Durante audiência com a ministra da Casa Civil, Gleisi Hoffmann, nesta quinta-feira (11), o senador Benedito de Lira (PP/AL) solicitou um especial atenção para o estado de Alagoas. O parlamentar alagoano pediu a interversão da Ministra na liberação de recursos para as obras da AL 101, entre Maceió e a Barra de São Miguel, e para o trecho que liga as cidades de Passos de Camaragibe a Matriz de Camaragibe.

Benedito de Lira solicitou também o apoio da ministra para a participação do estaleiro EISA ALAGOAS no processo licitatório sinalizado pela Petrobrás para a construção e o afretamento de 21 sondas marítimas de perfuração. “Todas as avaliações sobre a viabilidade econômica e a sustentabilidade ambiental do empreendimento já foram atestadas pelos órgãos competentes. O estaleiro reúne plenas condições para participar do processo licitatório e o povo de Alagoas aguarda com entusiasmos a consolidação de um polo da indústria naval na região de Coruripe, que vai gerar emprego e renda”, declarou.

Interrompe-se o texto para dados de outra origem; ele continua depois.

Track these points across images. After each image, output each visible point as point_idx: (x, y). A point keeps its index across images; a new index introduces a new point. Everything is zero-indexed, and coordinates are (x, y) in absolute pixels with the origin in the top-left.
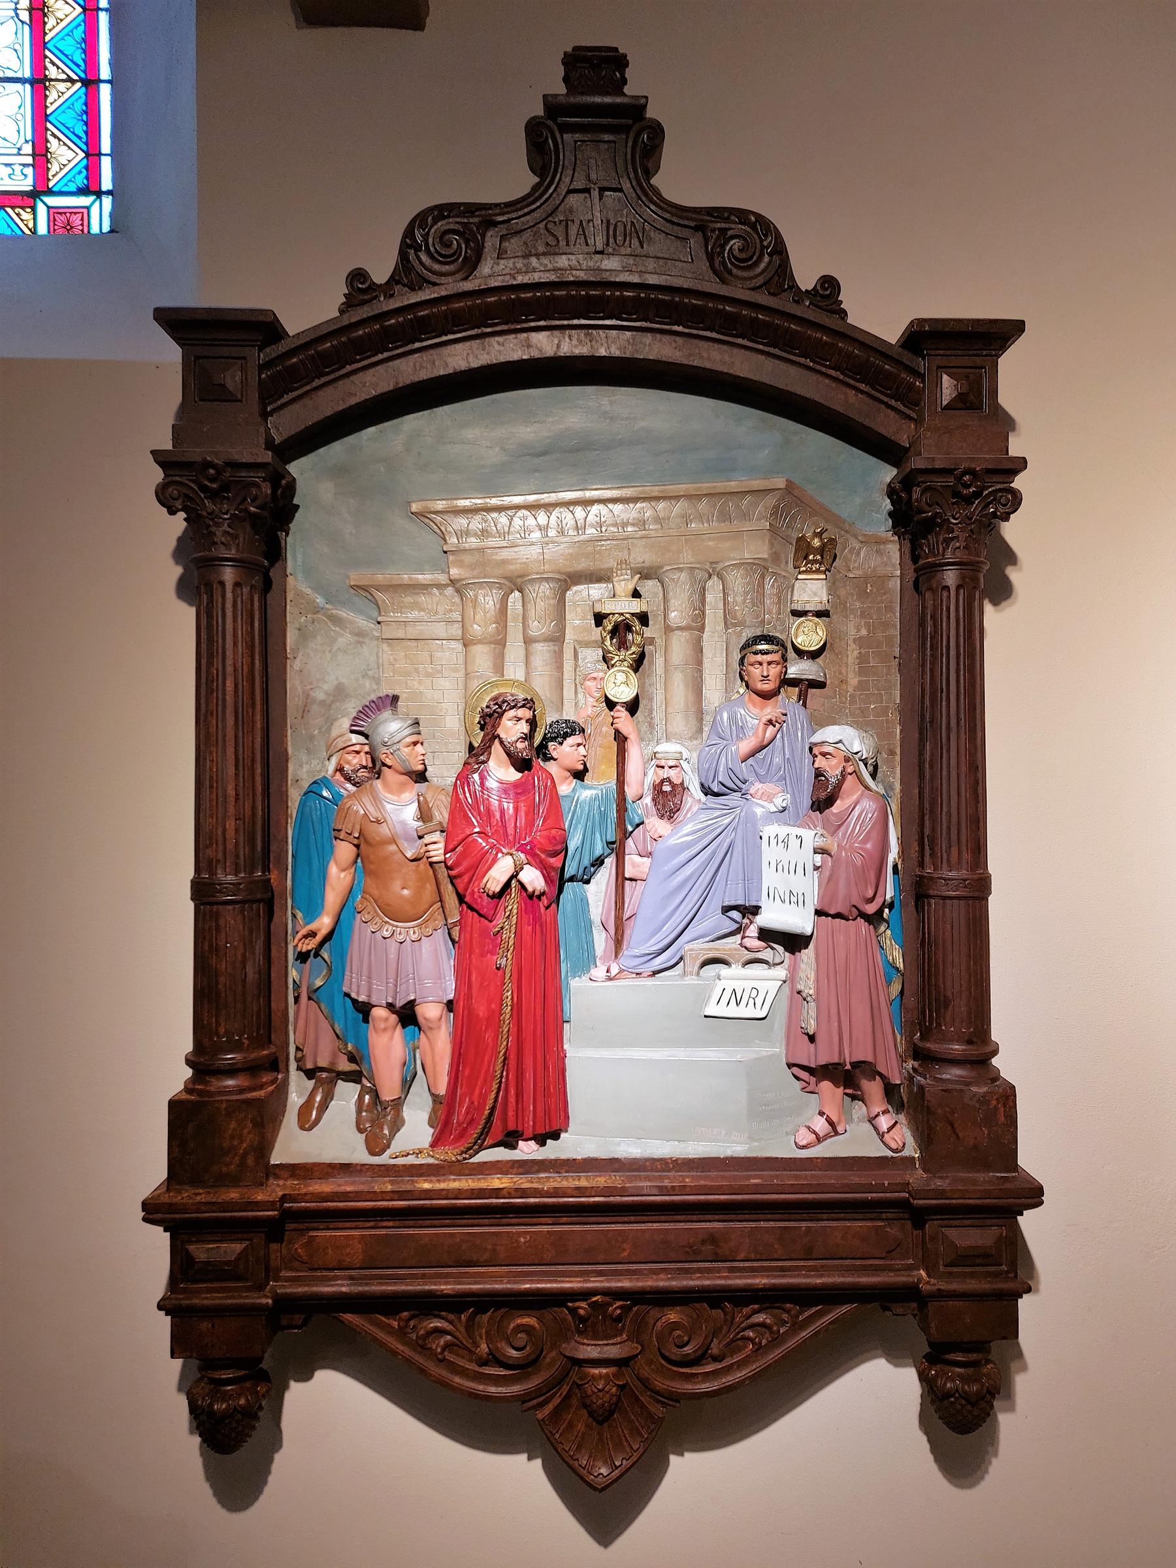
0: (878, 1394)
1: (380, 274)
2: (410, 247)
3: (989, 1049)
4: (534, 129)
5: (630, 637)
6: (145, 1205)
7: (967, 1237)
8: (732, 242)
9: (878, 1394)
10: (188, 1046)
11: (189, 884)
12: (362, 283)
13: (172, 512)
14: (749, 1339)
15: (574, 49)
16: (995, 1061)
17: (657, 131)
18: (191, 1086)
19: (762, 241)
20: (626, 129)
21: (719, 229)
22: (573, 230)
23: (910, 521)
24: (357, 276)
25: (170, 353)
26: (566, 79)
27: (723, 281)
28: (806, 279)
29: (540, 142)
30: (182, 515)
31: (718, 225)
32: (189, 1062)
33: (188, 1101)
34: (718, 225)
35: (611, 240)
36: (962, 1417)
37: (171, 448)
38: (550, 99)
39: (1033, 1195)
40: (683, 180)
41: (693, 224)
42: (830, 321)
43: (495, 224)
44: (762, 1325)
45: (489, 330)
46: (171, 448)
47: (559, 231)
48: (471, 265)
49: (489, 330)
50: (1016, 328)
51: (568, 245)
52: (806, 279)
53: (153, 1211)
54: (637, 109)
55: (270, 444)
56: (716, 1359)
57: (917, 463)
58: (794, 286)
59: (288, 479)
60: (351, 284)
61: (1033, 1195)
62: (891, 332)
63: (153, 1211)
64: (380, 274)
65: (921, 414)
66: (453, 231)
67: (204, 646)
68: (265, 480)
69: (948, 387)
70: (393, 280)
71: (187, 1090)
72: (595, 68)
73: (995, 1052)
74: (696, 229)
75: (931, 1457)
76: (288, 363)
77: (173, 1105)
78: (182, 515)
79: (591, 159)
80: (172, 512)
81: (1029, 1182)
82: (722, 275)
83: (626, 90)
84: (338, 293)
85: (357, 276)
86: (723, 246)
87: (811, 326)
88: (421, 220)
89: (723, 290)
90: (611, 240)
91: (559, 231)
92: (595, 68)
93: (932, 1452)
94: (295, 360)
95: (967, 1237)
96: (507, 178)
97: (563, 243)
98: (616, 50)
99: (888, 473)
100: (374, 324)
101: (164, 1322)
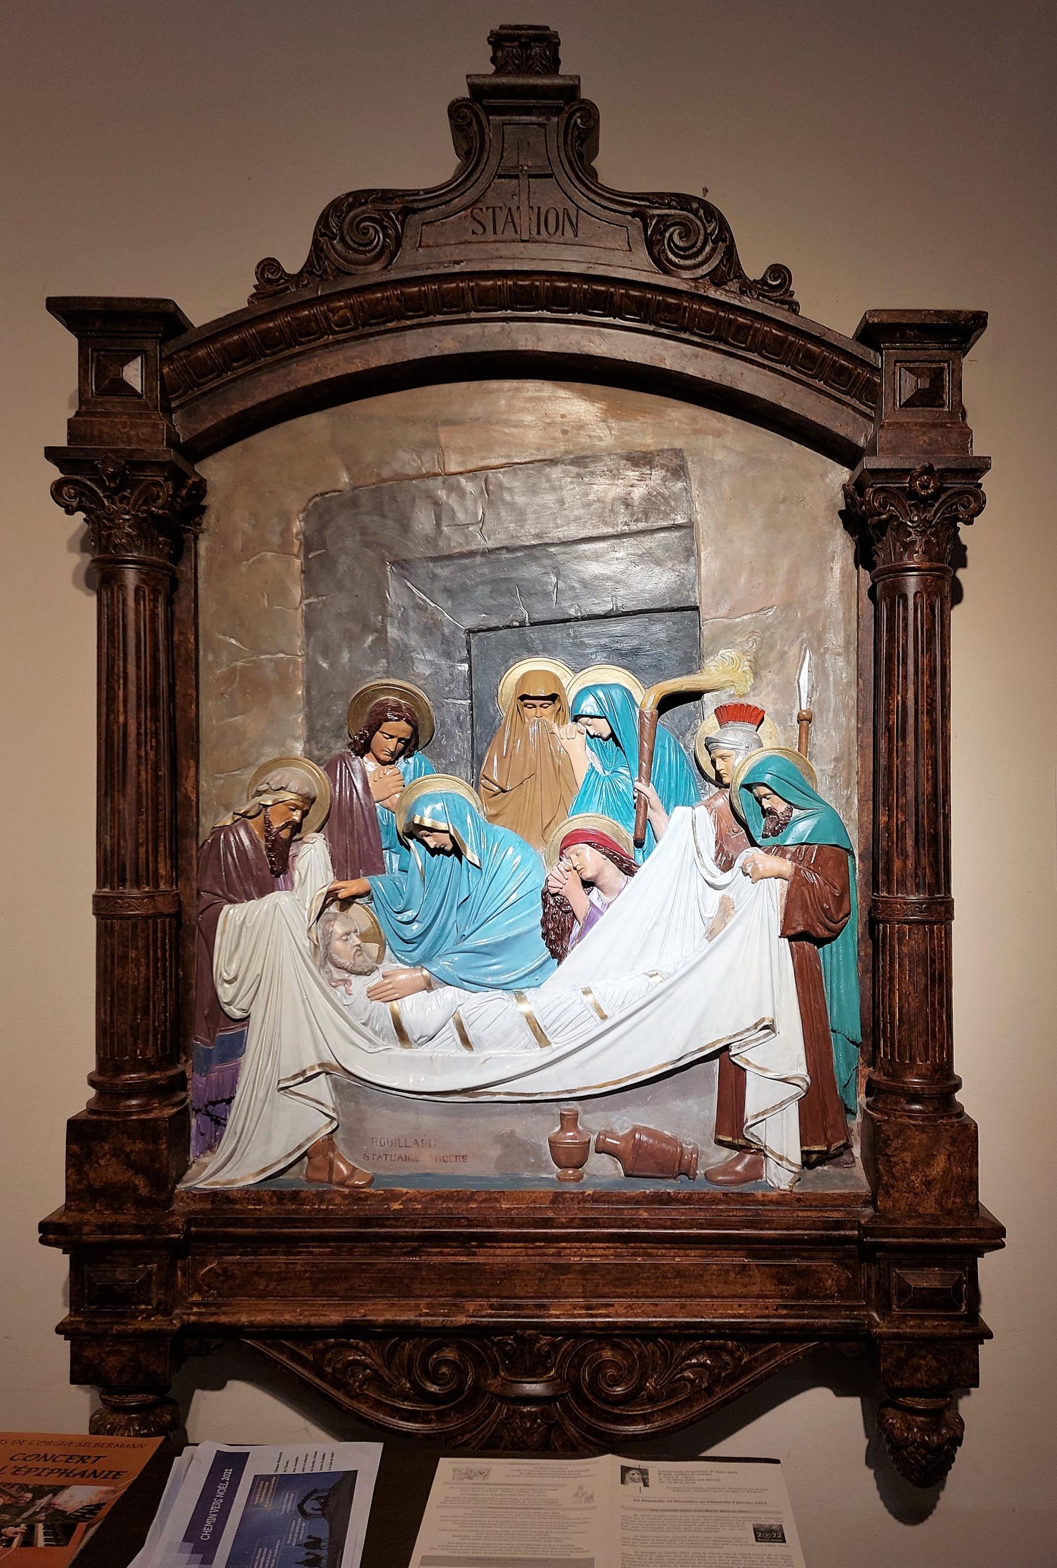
0: (818, 1428)
1: (293, 263)
2: (323, 235)
3: (953, 1083)
4: (455, 110)
5: (395, 594)
6: (43, 1227)
7: (926, 1279)
8: (671, 230)
9: (818, 1428)
10: (89, 1063)
11: (91, 899)
12: (272, 273)
13: (70, 511)
14: (688, 1379)
15: (502, 27)
16: (959, 1096)
17: (590, 112)
18: (97, 1078)
19: (705, 229)
20: (558, 111)
21: (658, 215)
22: (501, 216)
23: (864, 525)
24: (268, 266)
25: (66, 345)
26: (493, 60)
27: (666, 272)
28: (754, 270)
29: (471, 118)
30: (80, 515)
31: (658, 212)
32: (92, 1083)
33: (89, 1121)
34: (658, 212)
35: (543, 228)
36: (913, 1466)
37: (65, 444)
38: (477, 81)
39: (993, 1236)
40: (619, 165)
41: (630, 210)
42: (780, 314)
43: (415, 211)
44: (703, 1365)
45: (408, 322)
46: (65, 444)
47: (487, 217)
48: (390, 252)
49: (408, 322)
50: (979, 320)
51: (495, 233)
52: (754, 270)
53: (51, 1232)
54: (571, 91)
55: (173, 442)
56: (652, 1399)
57: (869, 463)
58: (740, 276)
59: (194, 479)
60: (262, 274)
61: (993, 1236)
62: (844, 325)
63: (51, 1232)
64: (293, 263)
65: (878, 409)
66: (361, 220)
67: (104, 645)
68: (166, 479)
69: (908, 384)
70: (308, 268)
71: (90, 1111)
72: (525, 48)
73: (958, 1086)
74: (634, 215)
75: (877, 1494)
76: (227, 341)
77: (72, 1124)
78: (80, 515)
79: (535, 138)
80: (70, 511)
81: (992, 1222)
82: (663, 266)
83: (562, 71)
84: (249, 284)
85: (268, 266)
86: (662, 234)
87: (757, 321)
88: (336, 208)
89: (661, 280)
90: (543, 228)
91: (487, 217)
92: (525, 48)
93: (878, 1489)
94: (271, 325)
95: (926, 1279)
96: (428, 160)
97: (490, 228)
98: (547, 28)
99: (842, 475)
100: (284, 314)
101: (63, 1347)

Outro ponto abordado pelo senador foi a qualificação dos jovens de Alagoas que trabalham com o turismo na região. Segundo Benedito de Lira, a melhoria nos serviços disponibilizados aos turistas além de aumentar a renda daqueles profissionais vai gerar mais recursos para o Estado.

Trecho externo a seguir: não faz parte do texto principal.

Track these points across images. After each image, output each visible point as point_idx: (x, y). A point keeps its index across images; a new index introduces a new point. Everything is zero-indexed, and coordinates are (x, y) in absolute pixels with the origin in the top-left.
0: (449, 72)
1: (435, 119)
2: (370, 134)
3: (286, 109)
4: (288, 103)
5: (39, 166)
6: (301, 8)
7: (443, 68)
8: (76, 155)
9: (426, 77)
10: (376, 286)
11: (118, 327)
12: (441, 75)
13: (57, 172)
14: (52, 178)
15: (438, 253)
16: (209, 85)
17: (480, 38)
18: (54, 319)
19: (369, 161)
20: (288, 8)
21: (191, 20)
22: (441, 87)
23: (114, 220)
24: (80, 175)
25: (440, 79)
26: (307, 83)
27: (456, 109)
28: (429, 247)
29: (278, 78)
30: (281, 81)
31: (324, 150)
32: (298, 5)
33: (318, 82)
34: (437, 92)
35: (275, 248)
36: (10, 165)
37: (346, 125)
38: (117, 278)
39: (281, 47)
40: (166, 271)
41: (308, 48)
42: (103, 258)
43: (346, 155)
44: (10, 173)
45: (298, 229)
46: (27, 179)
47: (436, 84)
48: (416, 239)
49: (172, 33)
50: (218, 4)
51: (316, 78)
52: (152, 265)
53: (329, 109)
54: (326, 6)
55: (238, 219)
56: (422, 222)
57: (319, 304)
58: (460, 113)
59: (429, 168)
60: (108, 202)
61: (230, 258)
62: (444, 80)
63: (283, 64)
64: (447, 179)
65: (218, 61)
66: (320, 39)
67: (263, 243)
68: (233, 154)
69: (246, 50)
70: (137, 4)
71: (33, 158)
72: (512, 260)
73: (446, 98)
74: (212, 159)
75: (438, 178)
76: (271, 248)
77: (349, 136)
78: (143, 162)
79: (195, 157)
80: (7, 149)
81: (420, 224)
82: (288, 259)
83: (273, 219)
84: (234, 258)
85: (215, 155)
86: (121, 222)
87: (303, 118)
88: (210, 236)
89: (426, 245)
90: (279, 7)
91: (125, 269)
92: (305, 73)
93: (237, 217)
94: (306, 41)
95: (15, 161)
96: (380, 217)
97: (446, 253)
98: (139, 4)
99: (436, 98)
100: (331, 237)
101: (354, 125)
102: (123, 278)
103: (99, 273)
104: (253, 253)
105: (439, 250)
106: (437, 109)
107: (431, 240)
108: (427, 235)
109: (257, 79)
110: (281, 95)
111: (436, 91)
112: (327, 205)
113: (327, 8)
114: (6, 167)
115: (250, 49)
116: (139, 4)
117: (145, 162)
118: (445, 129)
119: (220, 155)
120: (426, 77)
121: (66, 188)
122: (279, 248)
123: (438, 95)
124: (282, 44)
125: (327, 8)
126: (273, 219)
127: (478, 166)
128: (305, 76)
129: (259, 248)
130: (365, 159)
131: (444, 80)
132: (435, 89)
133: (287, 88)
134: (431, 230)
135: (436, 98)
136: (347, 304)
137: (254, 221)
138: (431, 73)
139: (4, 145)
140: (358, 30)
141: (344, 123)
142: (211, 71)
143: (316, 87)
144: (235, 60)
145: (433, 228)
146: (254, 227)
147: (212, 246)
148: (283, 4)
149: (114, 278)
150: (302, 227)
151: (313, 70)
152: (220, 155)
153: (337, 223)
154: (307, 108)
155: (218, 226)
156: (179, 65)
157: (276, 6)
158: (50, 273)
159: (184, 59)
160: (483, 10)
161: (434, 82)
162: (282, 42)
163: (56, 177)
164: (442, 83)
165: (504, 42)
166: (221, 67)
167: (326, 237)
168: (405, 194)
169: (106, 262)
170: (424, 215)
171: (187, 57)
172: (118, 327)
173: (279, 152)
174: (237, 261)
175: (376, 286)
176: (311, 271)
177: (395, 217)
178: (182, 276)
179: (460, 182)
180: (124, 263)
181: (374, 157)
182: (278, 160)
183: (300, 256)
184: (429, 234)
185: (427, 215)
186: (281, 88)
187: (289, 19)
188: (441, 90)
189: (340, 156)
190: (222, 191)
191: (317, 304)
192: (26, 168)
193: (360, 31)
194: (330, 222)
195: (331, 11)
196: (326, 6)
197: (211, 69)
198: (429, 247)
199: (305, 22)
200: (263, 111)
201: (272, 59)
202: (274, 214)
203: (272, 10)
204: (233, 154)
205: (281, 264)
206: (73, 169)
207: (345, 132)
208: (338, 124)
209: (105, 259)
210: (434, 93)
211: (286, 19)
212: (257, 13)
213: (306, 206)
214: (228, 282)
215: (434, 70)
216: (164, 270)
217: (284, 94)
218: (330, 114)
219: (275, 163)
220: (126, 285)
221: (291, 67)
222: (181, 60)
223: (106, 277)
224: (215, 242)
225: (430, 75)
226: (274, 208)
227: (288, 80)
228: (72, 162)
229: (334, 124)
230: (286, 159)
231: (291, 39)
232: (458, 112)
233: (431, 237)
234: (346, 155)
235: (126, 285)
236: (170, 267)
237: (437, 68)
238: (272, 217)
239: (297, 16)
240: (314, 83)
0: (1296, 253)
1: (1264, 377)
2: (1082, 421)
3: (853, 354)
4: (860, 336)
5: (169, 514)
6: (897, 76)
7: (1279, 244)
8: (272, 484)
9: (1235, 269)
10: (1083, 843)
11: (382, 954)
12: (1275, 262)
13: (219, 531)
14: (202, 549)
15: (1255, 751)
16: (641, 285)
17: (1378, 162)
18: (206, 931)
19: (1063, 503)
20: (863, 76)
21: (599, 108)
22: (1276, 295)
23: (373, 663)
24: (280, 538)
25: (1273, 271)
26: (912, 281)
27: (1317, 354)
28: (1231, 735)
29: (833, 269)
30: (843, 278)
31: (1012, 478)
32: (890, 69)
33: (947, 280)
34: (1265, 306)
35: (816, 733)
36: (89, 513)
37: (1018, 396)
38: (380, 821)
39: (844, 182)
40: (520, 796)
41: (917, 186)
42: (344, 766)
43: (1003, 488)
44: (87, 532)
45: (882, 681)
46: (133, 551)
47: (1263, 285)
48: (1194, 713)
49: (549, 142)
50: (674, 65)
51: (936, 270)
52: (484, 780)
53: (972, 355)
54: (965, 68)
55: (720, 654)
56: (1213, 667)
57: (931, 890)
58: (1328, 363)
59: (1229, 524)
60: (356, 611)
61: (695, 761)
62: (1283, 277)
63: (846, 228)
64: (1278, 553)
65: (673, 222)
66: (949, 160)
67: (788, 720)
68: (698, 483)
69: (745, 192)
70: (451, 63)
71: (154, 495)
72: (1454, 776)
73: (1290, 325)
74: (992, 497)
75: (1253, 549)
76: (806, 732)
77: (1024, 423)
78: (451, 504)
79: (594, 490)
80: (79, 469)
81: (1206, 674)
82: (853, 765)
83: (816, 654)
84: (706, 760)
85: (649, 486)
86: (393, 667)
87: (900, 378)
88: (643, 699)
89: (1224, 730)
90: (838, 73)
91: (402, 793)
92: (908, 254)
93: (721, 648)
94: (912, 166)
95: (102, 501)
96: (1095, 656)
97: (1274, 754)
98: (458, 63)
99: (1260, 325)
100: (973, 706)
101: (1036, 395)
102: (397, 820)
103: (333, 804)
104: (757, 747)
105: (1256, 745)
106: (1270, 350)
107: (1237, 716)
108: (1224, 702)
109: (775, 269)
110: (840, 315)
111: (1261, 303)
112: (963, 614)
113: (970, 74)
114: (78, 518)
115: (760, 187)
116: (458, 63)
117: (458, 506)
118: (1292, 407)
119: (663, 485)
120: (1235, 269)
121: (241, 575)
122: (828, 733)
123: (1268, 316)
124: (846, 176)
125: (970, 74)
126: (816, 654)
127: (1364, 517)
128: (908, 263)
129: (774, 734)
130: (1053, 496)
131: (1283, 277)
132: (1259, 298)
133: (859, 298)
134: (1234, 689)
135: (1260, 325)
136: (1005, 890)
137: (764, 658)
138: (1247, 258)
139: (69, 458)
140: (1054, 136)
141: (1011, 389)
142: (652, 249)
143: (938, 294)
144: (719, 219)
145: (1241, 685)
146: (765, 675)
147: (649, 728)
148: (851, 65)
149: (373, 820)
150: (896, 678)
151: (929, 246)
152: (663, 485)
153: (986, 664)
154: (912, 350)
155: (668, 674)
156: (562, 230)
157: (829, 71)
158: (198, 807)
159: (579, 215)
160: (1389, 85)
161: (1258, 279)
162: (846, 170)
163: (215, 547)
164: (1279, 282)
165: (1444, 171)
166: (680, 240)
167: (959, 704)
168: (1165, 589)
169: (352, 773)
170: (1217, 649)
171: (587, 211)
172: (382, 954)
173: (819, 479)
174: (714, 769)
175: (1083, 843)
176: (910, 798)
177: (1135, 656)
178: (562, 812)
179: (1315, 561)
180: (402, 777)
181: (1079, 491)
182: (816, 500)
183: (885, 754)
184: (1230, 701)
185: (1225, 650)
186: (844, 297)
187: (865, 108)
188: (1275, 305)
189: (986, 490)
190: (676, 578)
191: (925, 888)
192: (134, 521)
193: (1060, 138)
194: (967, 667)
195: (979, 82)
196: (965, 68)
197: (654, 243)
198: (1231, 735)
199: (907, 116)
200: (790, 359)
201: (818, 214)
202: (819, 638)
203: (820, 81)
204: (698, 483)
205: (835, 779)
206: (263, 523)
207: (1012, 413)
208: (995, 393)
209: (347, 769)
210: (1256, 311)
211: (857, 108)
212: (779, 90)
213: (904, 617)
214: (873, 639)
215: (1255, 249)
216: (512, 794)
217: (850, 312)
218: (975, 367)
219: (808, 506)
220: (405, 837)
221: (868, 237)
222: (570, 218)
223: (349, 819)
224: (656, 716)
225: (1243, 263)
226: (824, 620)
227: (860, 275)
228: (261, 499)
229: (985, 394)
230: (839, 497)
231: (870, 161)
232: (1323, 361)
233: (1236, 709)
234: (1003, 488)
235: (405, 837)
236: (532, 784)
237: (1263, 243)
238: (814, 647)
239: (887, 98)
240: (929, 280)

Benedito de Lira procurou tratar também da mudança do indexador da dívida do estado de Alagoas com a União. “Hoje, Alagoas tem um saldo devedor da ordem de aproximadamente de R$ 6 bilhões, sendo que tem pagado todos os meses, o que foi estabelecido pelo contrato assinado à época do refinanciamento da dívida. Para o Brasil, R$ 40 milhões não representam tanta coisa, mas, para Alagoas esse valor sangrado da sua economia é um desastre. O Governo Federal precisa achar uma solução rápida para o problema, pois o indexador é claramente um desequilíbrio, já que os Estados não conseguem amortizar as dívidas”, declarou.

A ministra da Casa Civil, Gleisi Hoffmann se comprometeu em ajudar no que for possível, pois está empenhada em resolver o problema econômico do Estado e assim, poder diminuir a desigualdade social na região.